Es ist früher Nachmittag geworden an diesem nass-kühlen Wintertag. Der Kaminofen hat die Gaststube mollig warm aufgeheizt. Dorothea Sulies verschwindet für kurze Zeit in ihrer Küche – und tischt bald ein kleines, feines Mittagessen auf: Salat aus jungem Spinat, Urmöhren und geröstete Pinienkerne, selbst gemachte Dattel-Curry- sowie Forellen-Creme, dazu ein gerade aus dem Ofen geholtes Brot und frisch gezapftes, kühles Wasser aus der eigenen Quelle.

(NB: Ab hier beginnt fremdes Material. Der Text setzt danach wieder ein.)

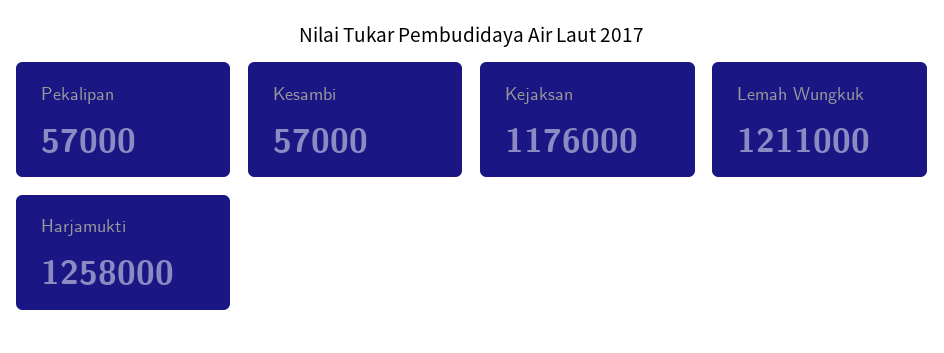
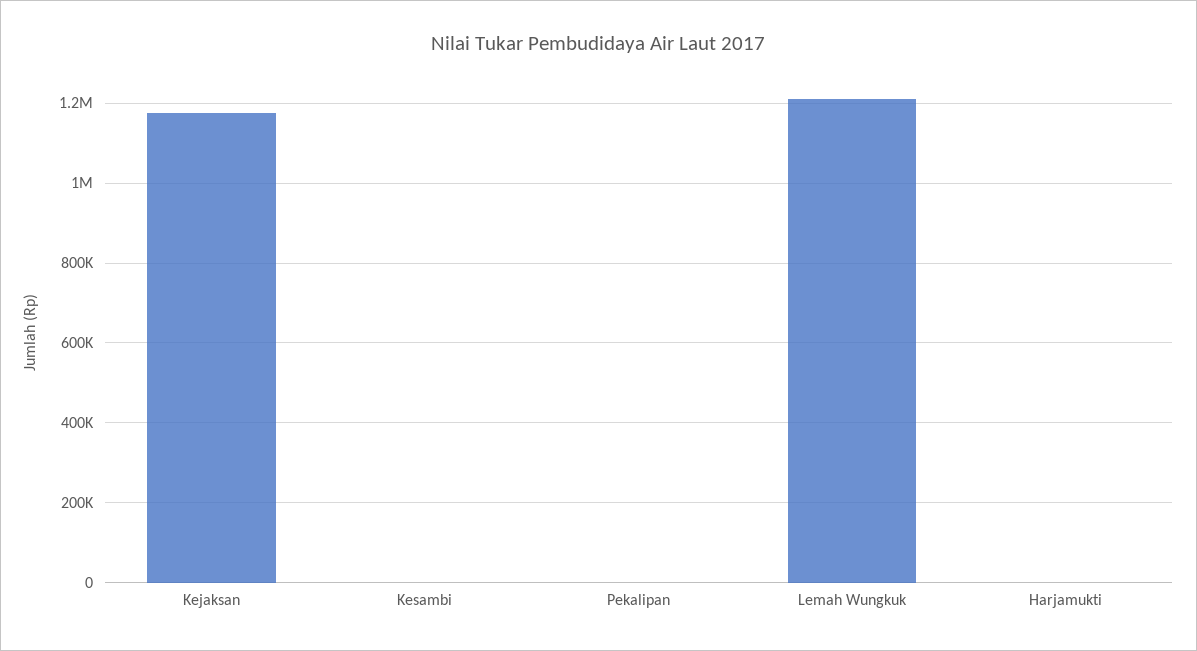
Pekalipan: 57000 -> 0
Kesambi: 57000 -> 0
Harjamukti: 1258000 -> 0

War der Umzug ein Kulturschock? Gab oder gibt es Probleme mit den Menschen hier, die ja doch etwas anders ticken als Großstädter? Heimweh nach Berlin? Dreimal nein! In Berlin seien sie oft anderthalb Stunden unterwegs gewesen, wenn sie ein Konzert besuchen wollten. Vom Auerhahn aus fahren die beiden Freunde der schönen Künste jetzt regelmäßig ins Festspielhaus Baden-Baden. Das dauert auch nicht länger, und geboten werde auch dort „Weltklasse“.
„Im Schwarzwald gehen die Menschen nett miteinander um“
Viele Schwarzwälder seien freundlicher als die Menschen in Berlin, sagt Dorthea Sulies. Sie habe schnell neue Freunde gefunden beim Pilates, im benachbarten Schenkenzeller Freibad, beim Blutspenden, im Secondhandshop in Schiltach. „Im Schwarzwald“, sagt sie, „gehen die Menschen nett miteinander um.“ Das sei im „hektischen Berlin“ oft anders. Seine Frau, sagt Reinhard Sulies sei „die Außenbeauftragte“ des Auerhahns, er der Hausmeister, der auch keinen Urlaub mehr brauche. Trotzdem geht es im März nach Südamerika, ihr zuliebe.
Die Hauptstadt besuchen die Sulies nur noch einmal im Jahr – wegen des großen Kulturprogramms, der vielen Restaurants und um alte Freunde wieder zu sehen. „Wenn ich dann zurück in den Schwarzwald komme, freue ich mich immer wie Bolle“, sagt er.
Der Umzug habe Aufregung ins Leben gebracht. Bereut hätten sie den Entschluss noch keinen Tag. Das neue Daheim von Dorothea und Reinhard Sulies ist ihr Traum(gast)haus im stillen Tal. Und wenn sie hier mitten in der Nacht, bei offenem Fenster und voller Lautstärke „Carmina Burana“ hören, stört das keine Menschenseele.